A breathy whine escaped Sieun's throat, much too aware of how his lungs were burning with a need for oxygen yet his brain was too preoccupied by the boy he knew—the boy he loved—Suho—kissing him gently.
It was a gentleness Sieun had never felt before, not even from his own mother as she nursed him as a child before abandoning him years later. Or from his father, whom no matter the scenario had always turned to anger and demolition.
No, this was softer. It created a heat in Sieun's abdomen that wouldn't die down.
Yet, now, he didn't think it was the sin that was trying to burn him alive.
Now, it was Suho's touch causing this, igniting passion from realms deep within him that had long ago been buried under mountains bruises and shame.
Oh, how easily Suho moved those mountains, creating a crater of space for them to merely exist.
Suho had risen from his crouched position now, continuing the kiss as they occasionally parted for a quick intake of breath, as he gently lowered himself and Sieun down on top of the bed beneath Sieun, crawling on top of the smaller boy.
One of his hands still cradled the back of Sieun's neck, fingers languorously tracing shapes along his skin, and the other came down to rest by Sieun's head, propping himself on the bed above Sieun.
Their lips were now moving in sync, a dance of rhythm erupting from them both with unspoken purpose, as if this was always meant to happen. As if they were born for this moment, as if God himself had written it into the tale of their destinies right from birth.
He supposes, all the fear seemed silly now.
When he opened his eyes - just a squinting peek - he didn't see the devil tormenting him, or God's watchful, judging gaze.
He saw Suho.
Suho who still had his eyes shut, eyebrows creased not in pain, but something bordering pleasure.
Unrestrained, Sieun stopped moving his lips, creating a small bridge of distance between them. Before Suho could chase him, Sieun's hand came up, tracing details of Suho's face, before his thumbs landed on the crease between his eyebrows.
He brushed against it with as much care as he could muster, confident that his touch now only left purity in its path. Untainted by sin, with a newfound ability to soothe rather than corrupt.

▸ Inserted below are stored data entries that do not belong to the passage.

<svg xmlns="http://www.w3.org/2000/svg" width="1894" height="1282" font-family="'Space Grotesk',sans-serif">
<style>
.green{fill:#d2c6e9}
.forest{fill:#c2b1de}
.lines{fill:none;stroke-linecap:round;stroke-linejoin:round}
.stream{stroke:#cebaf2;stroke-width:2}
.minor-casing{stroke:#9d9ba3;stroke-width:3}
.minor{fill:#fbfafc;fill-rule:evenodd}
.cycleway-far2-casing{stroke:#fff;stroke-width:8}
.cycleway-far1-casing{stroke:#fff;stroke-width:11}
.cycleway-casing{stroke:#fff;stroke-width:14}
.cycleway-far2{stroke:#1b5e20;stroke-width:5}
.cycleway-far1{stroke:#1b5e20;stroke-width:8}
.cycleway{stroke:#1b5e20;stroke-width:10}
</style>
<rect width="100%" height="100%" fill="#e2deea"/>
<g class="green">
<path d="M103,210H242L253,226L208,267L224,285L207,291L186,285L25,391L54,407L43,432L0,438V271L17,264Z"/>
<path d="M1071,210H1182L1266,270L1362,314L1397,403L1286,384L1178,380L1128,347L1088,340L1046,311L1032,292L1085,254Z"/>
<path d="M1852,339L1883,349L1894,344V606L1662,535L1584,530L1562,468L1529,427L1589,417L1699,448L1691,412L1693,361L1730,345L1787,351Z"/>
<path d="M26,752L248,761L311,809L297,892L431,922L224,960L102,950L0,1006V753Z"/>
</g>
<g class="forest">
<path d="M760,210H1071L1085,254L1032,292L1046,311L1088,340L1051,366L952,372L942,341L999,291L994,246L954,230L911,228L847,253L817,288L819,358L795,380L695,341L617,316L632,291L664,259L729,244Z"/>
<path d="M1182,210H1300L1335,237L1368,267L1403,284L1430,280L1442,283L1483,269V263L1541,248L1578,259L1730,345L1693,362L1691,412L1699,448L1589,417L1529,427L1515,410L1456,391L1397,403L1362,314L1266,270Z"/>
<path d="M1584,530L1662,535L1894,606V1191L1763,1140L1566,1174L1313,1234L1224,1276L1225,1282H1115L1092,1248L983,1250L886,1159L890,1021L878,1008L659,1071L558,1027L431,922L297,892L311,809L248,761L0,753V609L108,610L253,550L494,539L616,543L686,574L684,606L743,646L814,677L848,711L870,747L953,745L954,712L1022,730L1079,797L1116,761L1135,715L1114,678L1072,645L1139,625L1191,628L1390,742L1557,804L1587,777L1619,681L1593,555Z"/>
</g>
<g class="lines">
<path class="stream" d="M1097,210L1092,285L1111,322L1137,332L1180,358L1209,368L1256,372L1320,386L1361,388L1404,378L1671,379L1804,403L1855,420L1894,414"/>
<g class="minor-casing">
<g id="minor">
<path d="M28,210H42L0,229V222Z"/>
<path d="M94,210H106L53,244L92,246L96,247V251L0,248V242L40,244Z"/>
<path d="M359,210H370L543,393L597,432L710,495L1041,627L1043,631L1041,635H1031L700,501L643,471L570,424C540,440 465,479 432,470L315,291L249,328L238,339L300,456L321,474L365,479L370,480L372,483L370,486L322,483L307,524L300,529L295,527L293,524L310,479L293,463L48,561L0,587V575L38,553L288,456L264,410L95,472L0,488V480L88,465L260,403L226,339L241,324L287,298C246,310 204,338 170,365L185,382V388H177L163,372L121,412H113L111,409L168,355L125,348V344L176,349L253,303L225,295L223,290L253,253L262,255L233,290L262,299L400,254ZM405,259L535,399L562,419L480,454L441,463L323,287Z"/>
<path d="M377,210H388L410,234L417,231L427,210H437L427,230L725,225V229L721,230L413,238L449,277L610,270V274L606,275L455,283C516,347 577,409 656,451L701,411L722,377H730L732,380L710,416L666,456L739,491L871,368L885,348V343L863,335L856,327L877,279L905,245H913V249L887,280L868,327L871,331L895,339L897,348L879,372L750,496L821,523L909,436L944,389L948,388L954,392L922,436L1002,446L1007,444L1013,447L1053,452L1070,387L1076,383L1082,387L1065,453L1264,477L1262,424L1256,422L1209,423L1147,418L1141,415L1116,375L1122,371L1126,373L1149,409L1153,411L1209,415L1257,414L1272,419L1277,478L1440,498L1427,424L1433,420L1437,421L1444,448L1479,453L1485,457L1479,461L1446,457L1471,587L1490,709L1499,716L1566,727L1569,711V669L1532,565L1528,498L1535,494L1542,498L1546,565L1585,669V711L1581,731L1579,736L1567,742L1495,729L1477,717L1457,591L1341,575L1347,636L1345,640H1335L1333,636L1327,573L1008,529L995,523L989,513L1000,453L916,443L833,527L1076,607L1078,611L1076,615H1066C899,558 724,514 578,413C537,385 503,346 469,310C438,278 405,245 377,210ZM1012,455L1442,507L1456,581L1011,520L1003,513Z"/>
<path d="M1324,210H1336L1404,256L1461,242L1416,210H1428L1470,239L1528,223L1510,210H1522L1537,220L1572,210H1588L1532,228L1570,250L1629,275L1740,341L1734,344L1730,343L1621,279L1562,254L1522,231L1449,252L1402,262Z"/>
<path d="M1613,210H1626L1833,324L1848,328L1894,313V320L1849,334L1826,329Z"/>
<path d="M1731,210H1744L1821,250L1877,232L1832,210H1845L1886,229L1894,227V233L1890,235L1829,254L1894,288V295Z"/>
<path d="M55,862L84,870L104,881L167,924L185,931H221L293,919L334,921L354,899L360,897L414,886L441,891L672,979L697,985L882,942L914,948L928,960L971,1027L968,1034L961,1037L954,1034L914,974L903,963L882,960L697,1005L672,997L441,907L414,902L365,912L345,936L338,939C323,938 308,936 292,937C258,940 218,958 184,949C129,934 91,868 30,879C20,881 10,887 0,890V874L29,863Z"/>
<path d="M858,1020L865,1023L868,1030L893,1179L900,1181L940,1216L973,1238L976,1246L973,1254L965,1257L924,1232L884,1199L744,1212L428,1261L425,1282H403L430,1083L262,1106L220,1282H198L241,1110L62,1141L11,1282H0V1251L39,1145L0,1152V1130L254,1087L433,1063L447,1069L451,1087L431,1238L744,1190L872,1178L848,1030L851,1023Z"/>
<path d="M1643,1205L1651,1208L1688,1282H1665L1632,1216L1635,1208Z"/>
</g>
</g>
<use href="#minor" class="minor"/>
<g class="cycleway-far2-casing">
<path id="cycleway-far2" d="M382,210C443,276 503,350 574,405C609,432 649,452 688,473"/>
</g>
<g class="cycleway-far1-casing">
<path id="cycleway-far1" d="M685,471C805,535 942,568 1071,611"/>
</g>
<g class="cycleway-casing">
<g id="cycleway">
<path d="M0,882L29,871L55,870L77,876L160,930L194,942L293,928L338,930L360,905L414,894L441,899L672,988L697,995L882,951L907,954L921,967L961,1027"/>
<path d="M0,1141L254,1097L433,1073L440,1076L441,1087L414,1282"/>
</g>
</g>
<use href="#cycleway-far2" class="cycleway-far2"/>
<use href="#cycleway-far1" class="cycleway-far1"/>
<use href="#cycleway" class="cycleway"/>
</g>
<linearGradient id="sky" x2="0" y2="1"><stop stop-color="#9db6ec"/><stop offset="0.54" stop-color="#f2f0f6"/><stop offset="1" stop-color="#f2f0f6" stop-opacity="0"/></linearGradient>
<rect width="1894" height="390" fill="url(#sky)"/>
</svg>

He watched as Suho's eyebrows smoothed out, his face relaxing, cheeks flushed and eyes hooded.
Before he could deliberate it for long, Sieun pushed back upwards again, meeting Suho's waiting lips.
And as this continued into the night, Sieun knew this was it.
This was what his soul was made for.
Not to worship, or to pray, but simply to feel.
To love, to cherish moments of love, no matter how fleeting or how deep, like their current kiss.
That night, they would sleep together, a tangling of limbs wrapped around each other.
When the sun would rise the next morning, it would arrive softly, peeking through the window and illuminating the whole of Suho's bedroom, painting their cheeks in golden, warm hues.
When next Sunday would arrive, at Holy Communion, the priest would not find himself graced with Sieun's arrival at the altar.
Instead, he would be securely cuddled between Suho's arms, and he would rest, mouth touched not by the sour tang of communion but instead purely by Suho's own.
Maybe, in a few months time, Sieun would accompany Suho and his halmeoni to their shrines. He would indulge in the way they would smile, weights lifting from their chests through their bows to Gods and Goddesses, and Sieun would smile too.
And when God, whoever he may be, would await their arrival, in many, many years time, he would be stood waiting at the pearly gates of Heaven.
For their love was not a sin.
And it would never be condemned as one.